== Dataset content ==

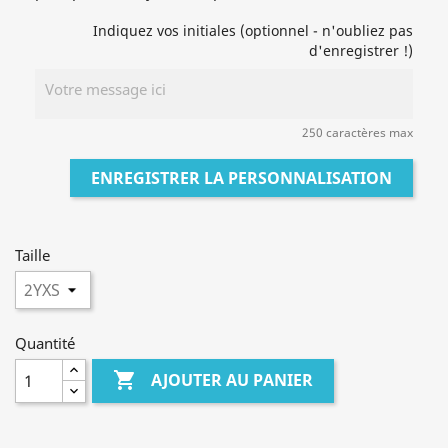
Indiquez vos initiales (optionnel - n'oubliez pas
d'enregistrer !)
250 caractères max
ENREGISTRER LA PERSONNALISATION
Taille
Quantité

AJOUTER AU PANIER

===

Task to complete =>
Please output the records above exactly, without the pictures.

Output for this exercise =>
Indiquez vos initiales (optionnel - n'oubliez pas
d'enregistrer !)
250 caractères max
ENREGISTRER LA PERSONNALISATION
Taille
Quantité

AJOUTER AU PANIER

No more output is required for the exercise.